Jennifer Greene is one of the thought leaders and forerunners in the field of program evaluation. Her compassion, thoughtfulness, and leadership have led her to receiving various awards and honors, including the R. Stewart Jones Award for the Outstanding Teacher in Educational Psychology and the Distinguished Senior Scholar Award, both from the University of Illinois at Urbana-Champaign, as well as the Paul F. Lazarsfeld Award for Outstanding Contributions to Evaluation Theory from the American Evaluation Association (AEA). She is also the past President of AEA (2011). Dr. Greene has published extensively in the field of evaluation. Her work has spurred alternative forms of evaluation, including mixed methods and democratic evaluations, and honed the focus of the field on issues of equity and social justice in evaluation. She is a professor at the University of Illinois at Urbana-Champaign. Dr. Greene received her PhD from in Educational Psychology and Masters in Education from Stanford University.
Rodney Hopson

Rodney K. Hopson is a multifaceted leader in the field of evaluation, making significant contributions in various areas including developing pipelines and pathways of emerging scholars and practitioners from underrepresented groups in the field of evaluation and the greater consideration of cultural responsiveness. As one of the authors of the recently published program evaluation standards (3rd edition), he continually deliberates ways to better apply ethical standards and issues in evaluation. His work was recognized in his receipt of the American Evaluation Association’s (AEA) Robert Ingle Award for Outstanding Service and his position is the current President AEA. He was integral in founding AEA’s Graduate Education Diversity Internship Program and the Robert Wood Johnson Evaluation Fellowship Program.

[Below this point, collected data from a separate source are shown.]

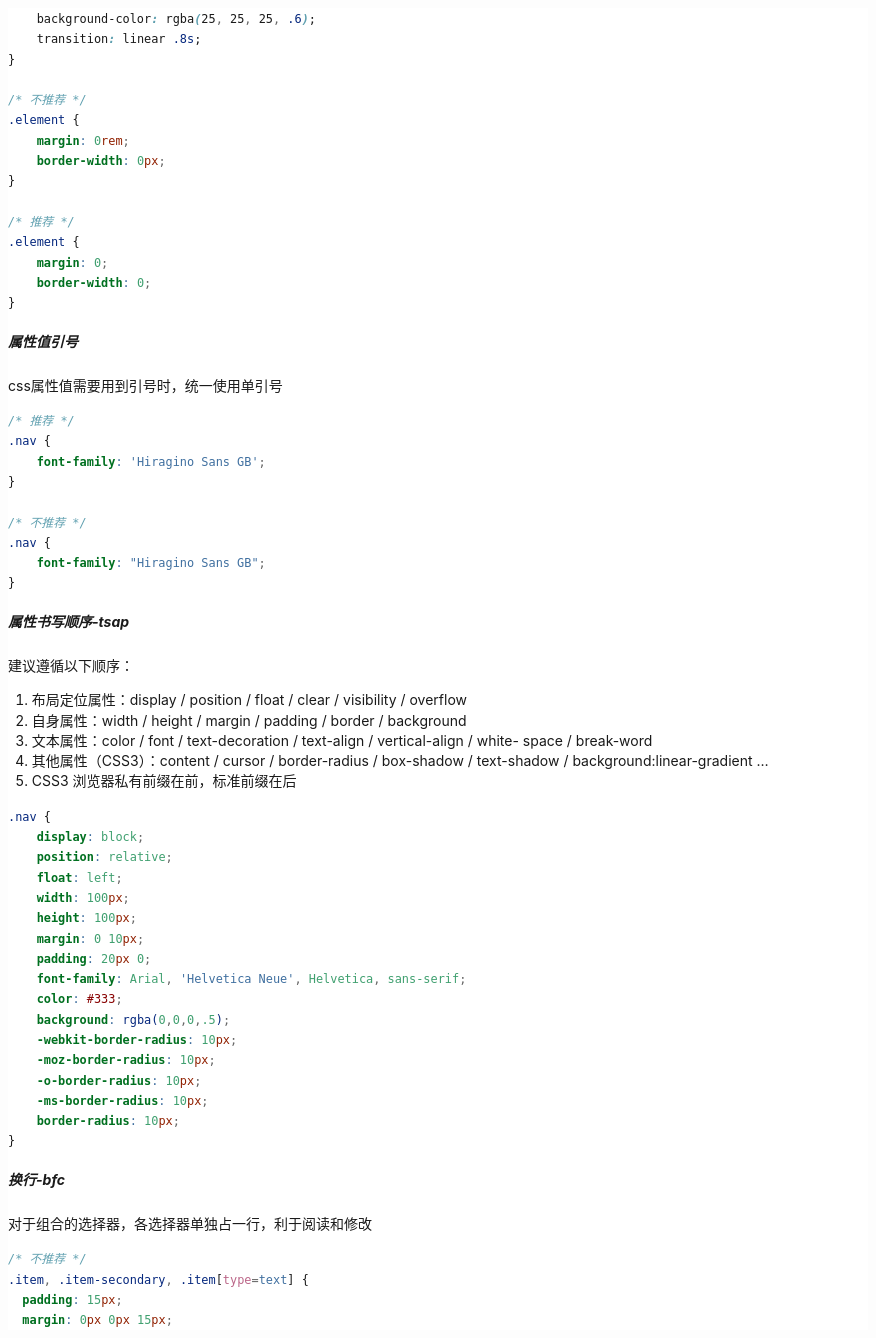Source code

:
 ``` css
    background-color: rgba(25, 25, 25, .6);
	transition: linear .8s;
}

/* 不推荐 */
.element {
	margin: 0rem;
	border-width: 0px;
}

/* 推荐 */
.element {
	margin: 0;
	border-width: 0;
}
```
##### 属性值引号
css属性值需要用到引号时，统一使用单引号
```css
/* 推荐 */
.nav { 
	font-family: 'Hiragino Sans GB';
}

/* 不推荐 */
.nav { 
	font-family: "Hiragino Sans GB";
}
```
##### 属性书写顺序-tsap
建议遵循以下顺序：
1. 布局定位属性：display / position / float / clear / visibility / overflow
2. 自身属性：width / height / margin / padding / border / background
3. 文本属性：color / font / text-decoration / text-align / vertical-align / white- space / break-word
4. 其他属性（CSS3）：content / cursor / border-radius / box-shadow / text-shadow / background:linear-gradient …
5. CSS3 浏览器私有前缀在前，标准前缀在后
```css
.nav {
    display: block;
    position: relative;
    float: left;
    width: 100px;
    height: 100px;
    margin: 0 10px;
    padding: 20px 0;
    font-family: Arial, 'Helvetica Neue', Helvetica, sans-serif;
    color: #333;
    background: rgba(0,0,0,.5);
    -webkit-border-radius: 10px;
    -moz-border-radius: 10px;
    -o-border-radius: 10px;
    -ms-border-radius: 10px;
    border-radius: 10px;
}
```
##### 换行-bfc
对于组合的选择器，各选择器单独占一行，利于阅读和修改
``` css
/* 不推荐 */
.item, .item-secondary, .item[type=text] {
  padding: 15px;
  margin: 0px 0px 15px;
```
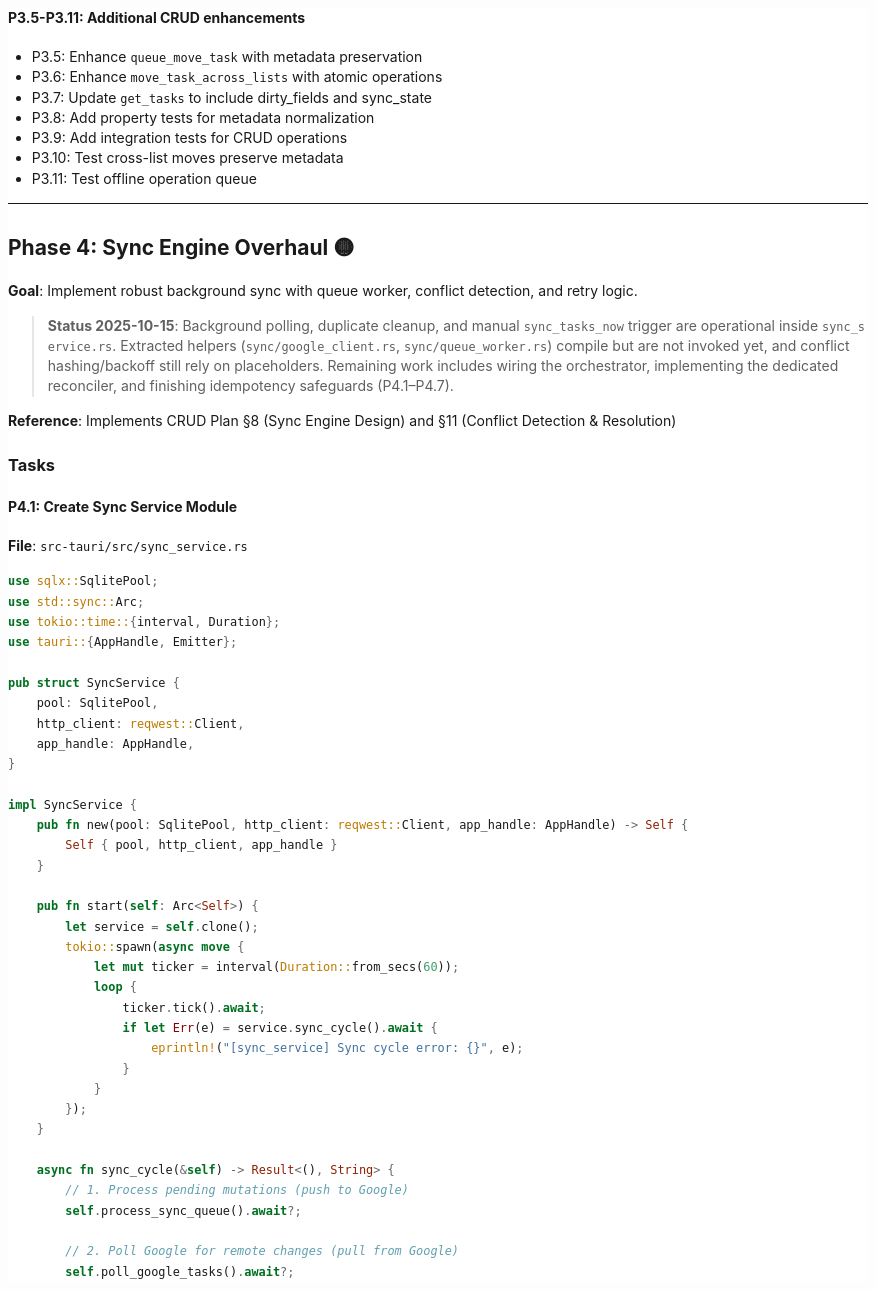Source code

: #### **P3.5-P3.11**: Additional CRUD enhancements
- P3.5: Enhance `queue_move_task` with metadata preservation
- P3.6: Enhance `move_task_across_lists` with atomic operations
- P3.7: Update `get_tasks` to include dirty_fields and sync_state
- P3.8: Add property tests for metadata normalization
- P3.9: Add integration tests for CRUD operations
- P3.10: Test cross-list moves preserve metadata
- P3.11: Test offline operation queue

---

## Phase 4: Sync Engine Overhaul 🟡

**Goal**: Implement robust background sync with queue worker, conflict detection, and retry logic.

> **Status 2025-10-15**: Background polling, duplicate cleanup, and manual `sync_tasks_now` trigger are operational inside `sync_service.rs`. Extracted helpers (`sync/google_client.rs`, `sync/queue_worker.rs`) compile but are not invoked yet, and conflict hashing/backoff still rely on placeholders. Remaining work includes wiring the orchestrator, implementing the dedicated reconciler, and finishing idempotency safeguards (P4.1–P4.7).

**Reference**: Implements CRUD Plan §8 (Sync Engine Design) and §11 (Conflict Detection & Resolution)

### **Tasks**

#### **P4.1: Create Sync Service Module**
**File**: `src-tauri/src/sync_service.rs`

```rust
use sqlx::SqlitePool;
use std::sync::Arc;
use tokio::time::{interval, Duration};
use tauri::{AppHandle, Emitter};

pub struct SyncService {
    pool: SqlitePool,
    http_client: reqwest::Client,
    app_handle: AppHandle,
}

impl SyncService {
    pub fn new(pool: SqlitePool, http_client: reqwest::Client, app_handle: AppHandle) -> Self {
        Self { pool, http_client, app_handle }
    }
    
    pub fn start(self: Arc<Self>) {
        let service = self.clone();
        tokio::spawn(async move {
            let mut ticker = interval(Duration::from_secs(60));
            loop {
                ticker.tick().await;
                if let Err(e) = service.sync_cycle().await {
                    eprintln!("[sync_service] Sync cycle error: {}", e);
                }
            }
        });
    }
    
    async fn sync_cycle(&self) -> Result<(), String> {
        // 1. Process pending mutations (push to Google)
        self.process_sync_queue().await?;
        
        // 2. Poll Google for remote changes (pull from Google)
        self.poll_google_tasks().await?;
```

Dr. Hopson is Hillman Distinguished Professor in the Department of Educational Foundations and Leadership and faculty member in the Center for Interpretive and Qualitative Research at Duquesne University. He completed undergraduate and graduate degrees in English Literature, Educational Evaluation, and Linguistics from the University of Virginia and has had postdoctoral/sabbatical opportunities at Johns Hopkins University (Bloomberg School of Public Health), the University of Namibia, and Cambridge University (Centre of African Studies).
Karen Kirkhart

Karen E. Kirkhart is one of the leaders and excellent educators in the fields of evaluation, social work, and psychology. Her leadership, kindness, and supportiveness have been conducive to her receipt of various evaluation, education, and service awards, including Paul F. Lazarsfeld Award for Outstanding Contribution to Evaluation Theory, Robert Ingle Service Award, and Outstanding Faculty Member of the Year in the School of Social Work at Syracuse University. She was President of AEA in 1994 and has published various articles and edited books adding significant contributions to the field of evaluation. She is currently a Professor in the College of Human Ecology, School of Social Work at Syracuse University. Dr. Kirkhart obtained her PhD and Master of Social Work from the University of Michigan.
Khawla Obeidat
Khawla Obeidat is an excellent methodologist. Her hard work, persistence, and compassion have led her to be a sought-after professor. After graduation from the Measurement, Statistics, and Methodological Studies Department at Arizona State University, Dr. Obeidat spent two years as a research fellow at the University of North Carolina-Chapel Hill working on longitudinal and multilevel growth modeling, specifically disaggregating within and between variability in multilevel modeling and its application to substance use. She is currently an Assistant Professor at University of Colorado. Her research is focused on teacher effectiveness and cultural competence. Dr. Obeidat obtained her PhD in Educational Psychology at Arizona State University, her Masters in Educational Psychology and Speech Language Pathology from the University of Jordan.